Yeni ırk çeşitlerinin ortaya çıkacağına inanıyorum. Bazıları görünecek, bazıları diğerlerinde çözülecek. Genetik de dahil olmak üzere birçok modern araştırma yöntemi ortaya çıkmasına rağmen, şimdi bunun çok az çalışılması daha da üzücü. Ancak Batı'da, siyasi doğruluk nedenleriyle ırkçılık yasaklanmıştır ve Rus bilim adamlarının dünyayı dolaşacak finansal yetenekleri yoktur. Ama çalışıyoruz.

Irklar nasıl kaybolur?

Harika bir Tazmanya adası var, Avustralya'nın biraz güneyinde bulunuyor. Eski insanlar oraya yaklaşık 20.000 yıl önce geldi. Yaklaşık 18.000 yıl boyunca ada, kendisi dünyanın geri kalanından izole edilmiş olan Avustralya'dan bile tecrit edildi. Ve Tazmanya'da Tazmanya ırkı ortaya çıktı.

resim
resim

19. yüzyılda İngilizler adaya geldi. O günlerde yeni açık araziyi iki şekilde kullandılar: oradaki mahkumları sürgün etmek veya koyun yetiştirmek. Tazmanya prensipte her ikisi için de mükemmeldi, ama daha çok koyunlar içindi. Ve yaklaşık 30 yıl boyunca, İngilizler Tazmanyalıları neredeyse tamamen yok etti, ırk ortadan kayboldu. Tam bir soykırım örneği.

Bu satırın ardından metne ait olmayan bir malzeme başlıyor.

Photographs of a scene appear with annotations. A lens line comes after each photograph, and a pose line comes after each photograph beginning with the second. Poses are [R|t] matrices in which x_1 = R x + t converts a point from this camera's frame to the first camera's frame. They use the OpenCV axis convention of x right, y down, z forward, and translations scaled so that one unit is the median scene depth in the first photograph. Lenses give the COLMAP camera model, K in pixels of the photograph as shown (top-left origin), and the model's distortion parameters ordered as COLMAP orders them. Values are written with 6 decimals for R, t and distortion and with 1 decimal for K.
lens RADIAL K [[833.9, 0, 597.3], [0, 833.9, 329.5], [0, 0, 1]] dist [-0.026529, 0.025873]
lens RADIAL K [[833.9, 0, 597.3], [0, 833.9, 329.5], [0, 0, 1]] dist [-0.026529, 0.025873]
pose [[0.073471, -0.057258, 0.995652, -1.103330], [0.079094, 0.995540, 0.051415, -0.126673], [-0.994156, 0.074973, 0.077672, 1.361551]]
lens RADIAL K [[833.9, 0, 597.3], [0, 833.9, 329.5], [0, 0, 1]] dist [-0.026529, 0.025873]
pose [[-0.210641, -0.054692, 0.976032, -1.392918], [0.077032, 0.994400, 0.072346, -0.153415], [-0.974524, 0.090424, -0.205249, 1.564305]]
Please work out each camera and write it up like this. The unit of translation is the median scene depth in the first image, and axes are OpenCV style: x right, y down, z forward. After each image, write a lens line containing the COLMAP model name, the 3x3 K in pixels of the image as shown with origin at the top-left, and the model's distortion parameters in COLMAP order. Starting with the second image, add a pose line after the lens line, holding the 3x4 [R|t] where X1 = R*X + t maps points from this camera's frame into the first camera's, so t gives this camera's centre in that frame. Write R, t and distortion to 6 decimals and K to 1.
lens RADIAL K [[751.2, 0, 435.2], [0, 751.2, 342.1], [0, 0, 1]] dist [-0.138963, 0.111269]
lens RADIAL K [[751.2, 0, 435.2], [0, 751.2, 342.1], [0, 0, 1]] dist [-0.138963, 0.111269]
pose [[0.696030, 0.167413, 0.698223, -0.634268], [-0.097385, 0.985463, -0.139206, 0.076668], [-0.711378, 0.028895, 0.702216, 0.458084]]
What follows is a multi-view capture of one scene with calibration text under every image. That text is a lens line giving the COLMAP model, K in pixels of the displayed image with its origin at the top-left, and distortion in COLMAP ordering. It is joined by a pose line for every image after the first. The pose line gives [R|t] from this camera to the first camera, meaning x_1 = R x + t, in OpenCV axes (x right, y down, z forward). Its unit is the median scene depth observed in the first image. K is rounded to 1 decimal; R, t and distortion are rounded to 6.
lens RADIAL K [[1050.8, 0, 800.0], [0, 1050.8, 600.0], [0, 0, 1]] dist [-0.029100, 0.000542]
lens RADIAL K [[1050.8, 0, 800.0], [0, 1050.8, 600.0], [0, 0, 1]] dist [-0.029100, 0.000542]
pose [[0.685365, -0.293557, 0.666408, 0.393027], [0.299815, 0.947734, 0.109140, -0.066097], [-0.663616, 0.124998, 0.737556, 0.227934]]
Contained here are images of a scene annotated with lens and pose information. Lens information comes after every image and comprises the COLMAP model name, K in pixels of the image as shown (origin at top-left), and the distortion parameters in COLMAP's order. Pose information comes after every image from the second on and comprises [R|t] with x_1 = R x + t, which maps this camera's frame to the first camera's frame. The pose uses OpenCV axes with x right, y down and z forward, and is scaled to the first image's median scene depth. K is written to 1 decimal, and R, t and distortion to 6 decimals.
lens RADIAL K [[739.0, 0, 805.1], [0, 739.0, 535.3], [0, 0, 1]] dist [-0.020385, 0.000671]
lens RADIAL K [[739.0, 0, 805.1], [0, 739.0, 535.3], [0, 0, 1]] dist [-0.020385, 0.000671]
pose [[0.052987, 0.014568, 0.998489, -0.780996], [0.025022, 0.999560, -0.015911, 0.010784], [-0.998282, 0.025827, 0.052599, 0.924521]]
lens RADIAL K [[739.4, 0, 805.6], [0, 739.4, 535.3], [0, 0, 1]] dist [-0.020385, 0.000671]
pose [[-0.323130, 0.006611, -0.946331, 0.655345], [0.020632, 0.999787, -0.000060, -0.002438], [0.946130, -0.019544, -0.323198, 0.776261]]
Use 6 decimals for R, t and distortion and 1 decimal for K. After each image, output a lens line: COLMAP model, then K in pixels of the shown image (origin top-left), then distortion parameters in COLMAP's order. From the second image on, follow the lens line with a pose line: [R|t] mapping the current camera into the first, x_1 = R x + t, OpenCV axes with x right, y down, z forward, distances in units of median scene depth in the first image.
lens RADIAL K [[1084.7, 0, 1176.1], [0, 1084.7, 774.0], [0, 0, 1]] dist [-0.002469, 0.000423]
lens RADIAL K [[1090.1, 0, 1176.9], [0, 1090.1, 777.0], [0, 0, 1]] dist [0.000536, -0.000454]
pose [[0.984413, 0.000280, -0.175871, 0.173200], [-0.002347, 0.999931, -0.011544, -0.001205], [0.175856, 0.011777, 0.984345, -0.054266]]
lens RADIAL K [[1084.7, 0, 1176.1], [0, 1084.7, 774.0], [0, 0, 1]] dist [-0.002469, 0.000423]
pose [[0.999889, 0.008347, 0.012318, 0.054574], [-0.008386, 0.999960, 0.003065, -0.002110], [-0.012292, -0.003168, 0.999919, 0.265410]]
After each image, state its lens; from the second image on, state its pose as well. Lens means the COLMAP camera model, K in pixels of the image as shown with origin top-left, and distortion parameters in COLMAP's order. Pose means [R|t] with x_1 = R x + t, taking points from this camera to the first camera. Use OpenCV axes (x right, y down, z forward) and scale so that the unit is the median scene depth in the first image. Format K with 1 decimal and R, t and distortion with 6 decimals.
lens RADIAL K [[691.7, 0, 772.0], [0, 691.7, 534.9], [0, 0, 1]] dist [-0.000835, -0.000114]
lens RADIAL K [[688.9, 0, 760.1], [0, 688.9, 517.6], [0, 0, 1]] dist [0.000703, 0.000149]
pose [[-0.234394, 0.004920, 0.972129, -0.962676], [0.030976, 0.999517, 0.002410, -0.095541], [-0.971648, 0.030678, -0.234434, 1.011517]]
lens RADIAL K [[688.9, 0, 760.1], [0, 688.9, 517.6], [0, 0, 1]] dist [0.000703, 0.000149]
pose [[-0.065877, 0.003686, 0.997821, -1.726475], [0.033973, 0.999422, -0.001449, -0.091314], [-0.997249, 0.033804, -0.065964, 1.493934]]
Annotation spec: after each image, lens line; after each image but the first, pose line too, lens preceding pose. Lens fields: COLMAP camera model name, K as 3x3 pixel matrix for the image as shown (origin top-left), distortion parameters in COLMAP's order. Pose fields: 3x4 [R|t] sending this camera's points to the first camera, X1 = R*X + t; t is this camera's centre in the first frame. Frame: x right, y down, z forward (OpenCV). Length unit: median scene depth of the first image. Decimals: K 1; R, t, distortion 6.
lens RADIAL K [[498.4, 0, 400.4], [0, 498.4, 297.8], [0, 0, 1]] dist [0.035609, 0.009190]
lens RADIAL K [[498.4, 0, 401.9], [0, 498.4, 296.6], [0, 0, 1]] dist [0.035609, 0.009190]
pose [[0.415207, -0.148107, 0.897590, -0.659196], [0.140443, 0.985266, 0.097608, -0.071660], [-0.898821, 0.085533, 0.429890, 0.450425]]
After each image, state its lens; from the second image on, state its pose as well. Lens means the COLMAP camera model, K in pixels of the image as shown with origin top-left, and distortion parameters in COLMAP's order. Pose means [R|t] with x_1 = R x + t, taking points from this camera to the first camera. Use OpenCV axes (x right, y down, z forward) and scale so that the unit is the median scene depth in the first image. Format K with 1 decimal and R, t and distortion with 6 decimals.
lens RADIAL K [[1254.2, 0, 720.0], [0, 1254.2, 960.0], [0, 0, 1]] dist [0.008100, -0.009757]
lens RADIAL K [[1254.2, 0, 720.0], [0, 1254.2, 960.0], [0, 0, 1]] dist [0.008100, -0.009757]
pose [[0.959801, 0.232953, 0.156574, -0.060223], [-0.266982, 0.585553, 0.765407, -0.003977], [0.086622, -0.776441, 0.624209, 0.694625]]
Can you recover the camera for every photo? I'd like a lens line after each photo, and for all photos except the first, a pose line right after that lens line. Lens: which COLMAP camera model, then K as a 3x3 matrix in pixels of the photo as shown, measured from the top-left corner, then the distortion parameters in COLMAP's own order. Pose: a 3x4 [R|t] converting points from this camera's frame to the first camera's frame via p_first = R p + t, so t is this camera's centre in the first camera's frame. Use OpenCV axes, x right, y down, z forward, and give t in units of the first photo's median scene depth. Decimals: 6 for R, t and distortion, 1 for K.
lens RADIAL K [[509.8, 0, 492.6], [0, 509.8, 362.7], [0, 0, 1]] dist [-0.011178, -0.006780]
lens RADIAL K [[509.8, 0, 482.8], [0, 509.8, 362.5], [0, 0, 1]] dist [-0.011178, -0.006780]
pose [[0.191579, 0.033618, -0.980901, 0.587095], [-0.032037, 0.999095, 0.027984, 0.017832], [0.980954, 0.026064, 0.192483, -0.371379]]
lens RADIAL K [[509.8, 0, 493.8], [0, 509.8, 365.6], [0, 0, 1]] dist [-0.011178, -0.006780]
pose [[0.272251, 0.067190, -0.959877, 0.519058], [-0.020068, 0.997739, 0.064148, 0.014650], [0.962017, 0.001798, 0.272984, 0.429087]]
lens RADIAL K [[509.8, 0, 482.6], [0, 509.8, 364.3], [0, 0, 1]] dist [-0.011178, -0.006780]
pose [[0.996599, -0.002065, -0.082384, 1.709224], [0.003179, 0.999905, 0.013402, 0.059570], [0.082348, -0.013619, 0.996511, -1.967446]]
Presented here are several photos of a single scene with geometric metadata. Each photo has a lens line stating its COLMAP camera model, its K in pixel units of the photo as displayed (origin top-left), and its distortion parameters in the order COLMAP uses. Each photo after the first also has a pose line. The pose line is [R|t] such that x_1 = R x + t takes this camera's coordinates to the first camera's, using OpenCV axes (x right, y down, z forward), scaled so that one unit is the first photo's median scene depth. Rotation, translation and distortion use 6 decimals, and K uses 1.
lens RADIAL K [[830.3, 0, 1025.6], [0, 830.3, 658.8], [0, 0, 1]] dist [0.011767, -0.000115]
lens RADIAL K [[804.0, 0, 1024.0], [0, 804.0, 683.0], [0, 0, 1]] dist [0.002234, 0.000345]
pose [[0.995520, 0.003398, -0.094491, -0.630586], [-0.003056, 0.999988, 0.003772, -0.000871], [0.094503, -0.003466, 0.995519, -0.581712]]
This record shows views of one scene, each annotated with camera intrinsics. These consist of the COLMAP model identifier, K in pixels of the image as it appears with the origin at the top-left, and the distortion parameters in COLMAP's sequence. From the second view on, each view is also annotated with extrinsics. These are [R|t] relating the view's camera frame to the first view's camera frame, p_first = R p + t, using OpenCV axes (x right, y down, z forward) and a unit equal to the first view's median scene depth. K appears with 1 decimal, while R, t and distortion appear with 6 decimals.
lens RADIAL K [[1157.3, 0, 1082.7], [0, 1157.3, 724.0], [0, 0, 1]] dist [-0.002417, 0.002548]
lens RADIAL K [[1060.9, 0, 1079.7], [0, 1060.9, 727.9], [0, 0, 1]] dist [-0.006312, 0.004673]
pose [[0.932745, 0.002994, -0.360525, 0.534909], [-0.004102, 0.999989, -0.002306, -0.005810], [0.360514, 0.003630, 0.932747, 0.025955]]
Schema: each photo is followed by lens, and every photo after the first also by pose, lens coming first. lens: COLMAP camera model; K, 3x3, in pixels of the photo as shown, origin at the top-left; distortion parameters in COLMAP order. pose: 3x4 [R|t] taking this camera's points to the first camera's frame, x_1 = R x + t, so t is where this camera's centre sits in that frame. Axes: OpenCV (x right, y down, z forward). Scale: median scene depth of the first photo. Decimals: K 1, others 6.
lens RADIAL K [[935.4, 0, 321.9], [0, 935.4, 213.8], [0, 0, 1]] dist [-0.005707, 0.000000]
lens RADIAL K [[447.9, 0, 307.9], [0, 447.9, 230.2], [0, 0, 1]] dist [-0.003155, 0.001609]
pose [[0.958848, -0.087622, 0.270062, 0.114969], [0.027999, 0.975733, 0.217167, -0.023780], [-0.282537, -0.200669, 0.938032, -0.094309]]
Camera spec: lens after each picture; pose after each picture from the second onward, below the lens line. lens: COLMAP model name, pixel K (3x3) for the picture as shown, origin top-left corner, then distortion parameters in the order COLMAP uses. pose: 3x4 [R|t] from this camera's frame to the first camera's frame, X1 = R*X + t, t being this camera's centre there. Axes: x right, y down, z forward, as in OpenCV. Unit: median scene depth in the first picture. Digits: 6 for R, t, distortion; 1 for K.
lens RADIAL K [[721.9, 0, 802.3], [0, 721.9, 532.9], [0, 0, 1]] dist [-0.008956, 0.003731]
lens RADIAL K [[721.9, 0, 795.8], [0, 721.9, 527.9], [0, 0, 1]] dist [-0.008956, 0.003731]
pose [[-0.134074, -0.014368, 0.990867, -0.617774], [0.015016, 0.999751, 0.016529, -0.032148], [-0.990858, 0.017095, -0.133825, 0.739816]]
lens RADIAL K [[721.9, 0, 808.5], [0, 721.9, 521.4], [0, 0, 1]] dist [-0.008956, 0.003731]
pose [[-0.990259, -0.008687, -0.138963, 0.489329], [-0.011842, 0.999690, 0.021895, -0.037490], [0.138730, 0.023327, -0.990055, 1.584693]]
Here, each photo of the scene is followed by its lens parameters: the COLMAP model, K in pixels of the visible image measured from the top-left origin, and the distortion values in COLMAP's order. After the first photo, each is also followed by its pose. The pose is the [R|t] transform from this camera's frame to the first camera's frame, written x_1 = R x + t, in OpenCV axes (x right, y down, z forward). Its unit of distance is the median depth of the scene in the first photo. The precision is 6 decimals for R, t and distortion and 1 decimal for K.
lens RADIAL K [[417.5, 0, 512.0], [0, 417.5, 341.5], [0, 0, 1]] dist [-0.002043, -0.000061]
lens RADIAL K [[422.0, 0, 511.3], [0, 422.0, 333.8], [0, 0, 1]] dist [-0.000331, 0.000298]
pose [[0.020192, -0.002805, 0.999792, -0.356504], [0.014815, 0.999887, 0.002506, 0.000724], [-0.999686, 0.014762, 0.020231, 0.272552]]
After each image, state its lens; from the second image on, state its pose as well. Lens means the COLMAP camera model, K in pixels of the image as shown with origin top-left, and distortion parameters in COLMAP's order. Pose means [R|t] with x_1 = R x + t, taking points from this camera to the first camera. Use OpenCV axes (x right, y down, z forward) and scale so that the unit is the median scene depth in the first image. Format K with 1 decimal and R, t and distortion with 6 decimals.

Bir ırk diğerine dönüştüğünde başka bir seçenek daha var. Örneğin, Ainu, Japonlar güneyden, Kore topraklarından gelip onları yerinden etmeye başlayana kadar Kuril Adaları'nda iyi yaşadılar. 18. ve 19. yüzyıllarda, Japonya'nın çoğunda Ainu'dan hiçbir şey kalmadı, ancak kültürü etkilediklerine inanılıyor: Japon yer adlarında Ainu dilinden ödünç almalar var.

Ainu kısmen Rusların, kısmen de Japonların arasında kayboldu. Halen Ainu yerleşimleri olmasına rağmen etnik grubun korunması şansı yoktur. Yavaş yavaş ortadan kaybolur ve onu ayakta tutan tek şey, Ainu ile karışmaya pek istekli olmayan Japonların ırksal önyargılarıdır.